Although my attitude is quite different this year facing the upcoming holidays, I think it's important to have something planned ahead of time, in case I get immobilized emotionally.  I already know I will be celebrating Thanksgiving with a large community group, many people who also won't be celebrating with family for whatever reason.  It's a happy supportive group.  Looking forward to that!  (BTW, I  am a little sensitive about being a "pity" invite to other families' gatherings, but this community group is not like that--or we are ALL "pity" invites together and happy about it.  :))

Christmas has less importance to me, but I know I will have church that day and maybe I will visit a friend afterwards.  I have learned not to feel very festive around Christmas because family members have often ruined this holiday for me over the years.  Maybe now that I am no longer expecting good cheer from people who won't give it to me, I will be freed up to enjoy it more.  I hope. 

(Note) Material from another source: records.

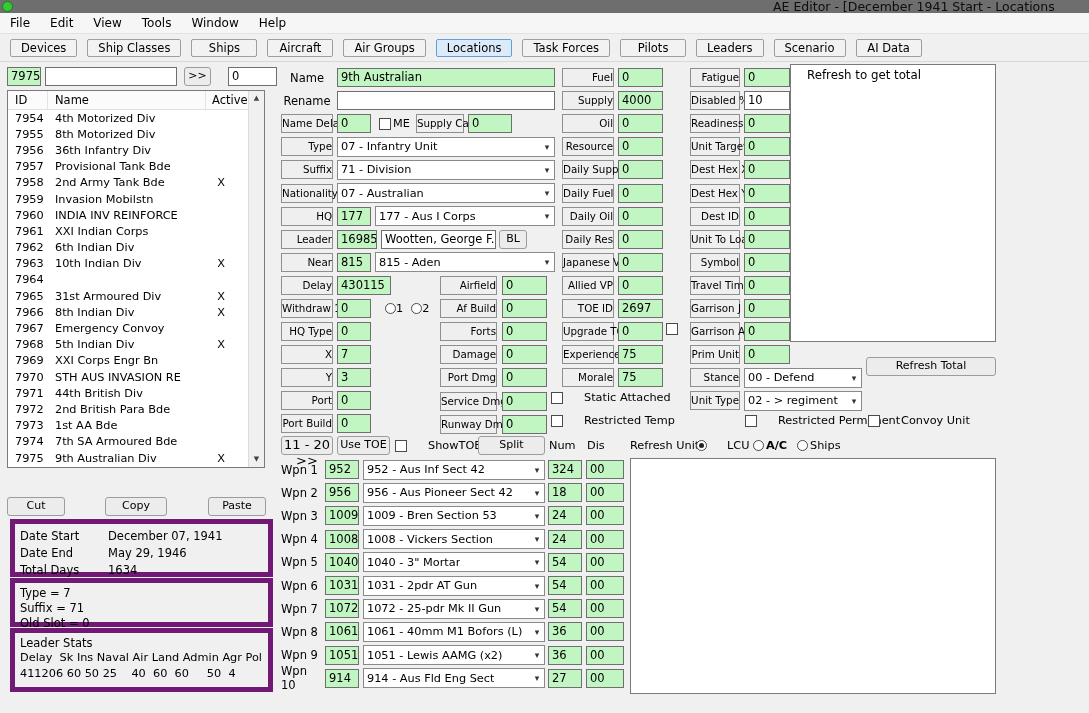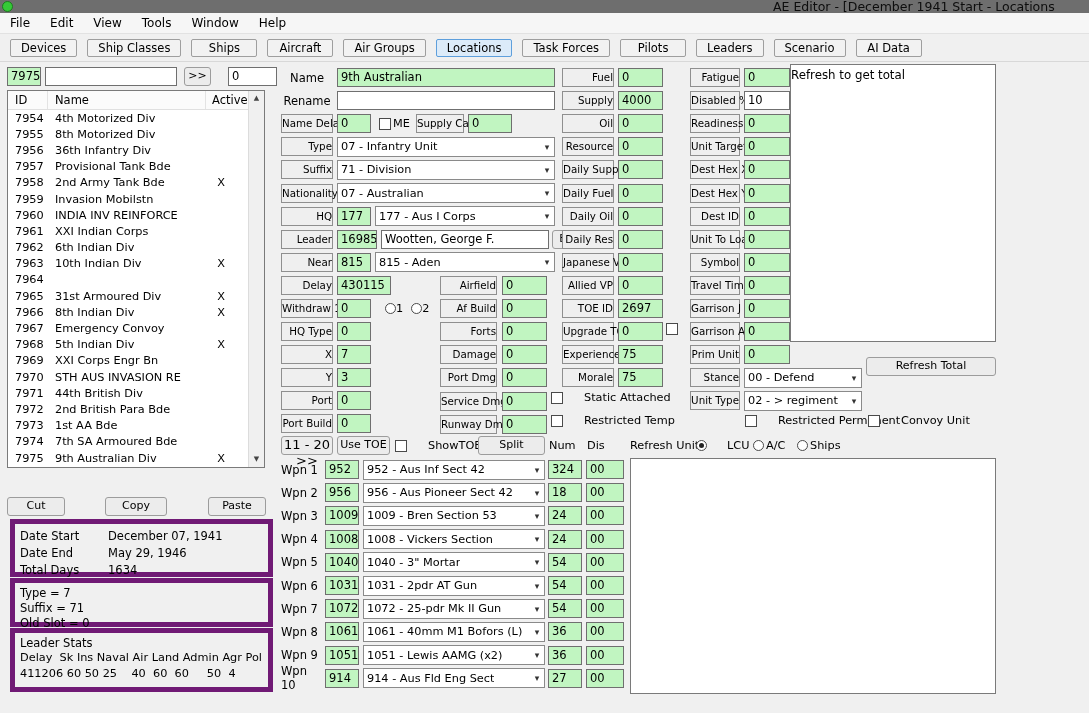--- a/index.html
+++ b/index.html
@@ -25,21 +25,21 @@
   .combo { display:flex; background:#fff; border:1px solid #8a8a8a; height:20px; font-size:11.3px; padding-left:3px; align-items:center; flex:none; }
   .combo-text { white-space:nowrap; overflow:hidden; }
   .combo .arrow { margin-left:auto; width:14px; text-align:center; font-size:9px; color:#333; flex:none; }
   .chk { width:12px; height:12px; background:#fff; border:1px solid #4a4a4a; flex:none; display:inline-block; }
   .radio { width:11px; height:11px; background:#fff; border:1px solid #4a4a4a; border-radius:50%; flex:none; position:relative; display:inline-block; }
   .radio.sel::after { content:""; position:absolute; left:2px; top:2px; width:5px; height:5px; border-radius:50%; background:#222; }
   .chkgrp { position:absolute; display:flex; align-items:center; gap:21px; font-size:11.3px; white-space:nowrap; }
 
   .w27{width:27px}.w28{width:28px}.w34{width:34px}.w38{width:38px}.w40{width:40px}.w44{width:44px}
   .w45{width:45px}.w46{width:46px}.w49{width:49px}.w54{width:54px}.w118{width:118px}
-  .w132{width:132px}.w143{width:168px}.w180{width:180px}.w182{width:182px}.w218{width:218px}
+  .w132{width:132px}.w143{width:115px}.w180{width:180px}.w182{width:182px}.w218{width:218px}
   .lw48{width:48px}.lw52{width:52px}
   .ml2{margin-left:2px}.ml3{margin-left:3px}.ml4{margin-left:4px}.ml5{margin-left:5px}.ml6{margin-left:6px}
   .ml7{margin-left:7px}.ml8{margin-left:8px}.ml14{margin-left:14px}.ml17{margin-left:17px}
 
   
   .left-panel { position:absolute; top:62px; left:0; width:276px; height:651px; }
   .lp-toprow { position:absolute; top:4px; left:7px; display:flex; align-items:center; height:20px; }
   .unit-list { position:absolute; top:28px; left:7px; width:258px; height:378px; background:#fff; border:1px solid #7a7a7a; overflow:hidden; }
   .list-header { display:flex; height:19px; border-bottom:1px solid #e0e0e0; background:#fbfbfb; font-size:11.5px; }
   .lh-id { width:40px; padding:2px 0 0 7px; border-right:1px solid #e3e3e3; flex:none;}
@@ -64,21 +64,21 @@
   
   .main-panel { position:absolute; top:62px; left:276px; width:813px; height:651px; }
   .frow { display:flex; align-items:center; height:23.1px; }
   .colA { position:absolute; left:5px; top:4px; }
   .colB { position:absolute; left:164px; top:212px; }
   .colB .blabel { width:57px; }
   .colC { position:absolute; left:286px; top:4px; }
   .colD { position:absolute; left:414px; top:4px; }
   .colD .blabel { width:50px; }
   .row.white .gfield { background:#ffffff; }
-  .notes-box { position:absolute; left:514px; top:2px; width:206px; height:278px; background:#fff; border:1px solid #7a7a7a; font-size:11.8px; padding:3px 0; }
+  .notes-box { position:absolute; left:514px; top:2px; width:206px; height:278px; background:#fff; border:1px solid #7a7a7a; font-size:11.8px; padding:3px 16px; }
   .btn-refresh-total { position:absolute; left:590px; top:283px; width:130px;margin-top:12px; }
   .wcontrols { position:absolute; left:0; top:374px; width:760px; height:21px; font-size:11.3px; }
   .wcontrols > * { position:absolute; top:0; }
   .wcontrols .lbl { top:3px; white-space:nowrap; }
   .wrows { position:absolute; left:5px; top:396px; }
   .wrow { display:flex; align-items:center; height:23.2px; }
   .wlabel { width:44px; font-size:11.5px; flex:none; }
   .output-box { position:absolute; left:354px; top:396px; width:366px; height:236px; background:#fff; border:1px solid #7a7a7a; }
 </style>
 </head>
@@ -558,21 +558,21 @@
       <span>ShowTOE</span>
     </div>
     <div class="btn" style="left:202px; width:67px;">Split</div>
     <span class="lbl" style="left:273px;">Num</span>
     <span class="lbl" style="left:311px;">Dis</span>
     <span class="lbl" style="left:354px;">Refresh Units</span>
     <div class="chkgrp" style="left:420px; top:3px; gap:20px;">
       <span class="radio sel"></span>
       <span>LCU</span>
     </div>
-    <div class="chkgrp" style="left:477px; top:3px; gap:2px;">
+    <div class="chkgrp" style="left:477px; top:3px; gap:2px;font-weight:bold;">
       <span class="radio"></span>
       <span>A/C</span>
     </div>
     <div class="chkgrp" style="left:521px; top:3px; gap:2px;">
       <span class="radio"></span>
       <span>Ships</span>
     </div>
   </div>
 
   <div class="wrows">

One thought comes to mind:  I have often had to cancel holiday plans with others because of illness (like a cold).  My immunity could be low at these times because of stress and depression.  I hope that changes, too, or at least that I can make the best of it regardless. 
145
Siggy, I believe my DIL also has a jealousy problem that has undermined what used to be a close and loving relationship I had with my DS.  Now her jealousy seems to extend to my relationship with my GC.  DIL seems very immature, though in her 30s and quite smart.  My DIL is not overt in her manner but very manipulative and passive aggressive.  As I learned about personality disorders, the crazy, hurtful stuff I was dealing with started to make sense and I was better able to protect myself.  I think my DIL is likely a malignant narcissist, possibly sociopath?  (She is C.O.L.D.)  Once I learned DIL was telling lies about what I had said and done, I decided it was not safe to be alone with her.  Over the years I've gone through a lot of emotional minefields with DIL and DS, and I am no longer willing to put effort into trying to keep some remnant of a relationship with DS and GC.  It's too much.  DS is no longer the caring son I knew, and I'm still working on accepting this situation.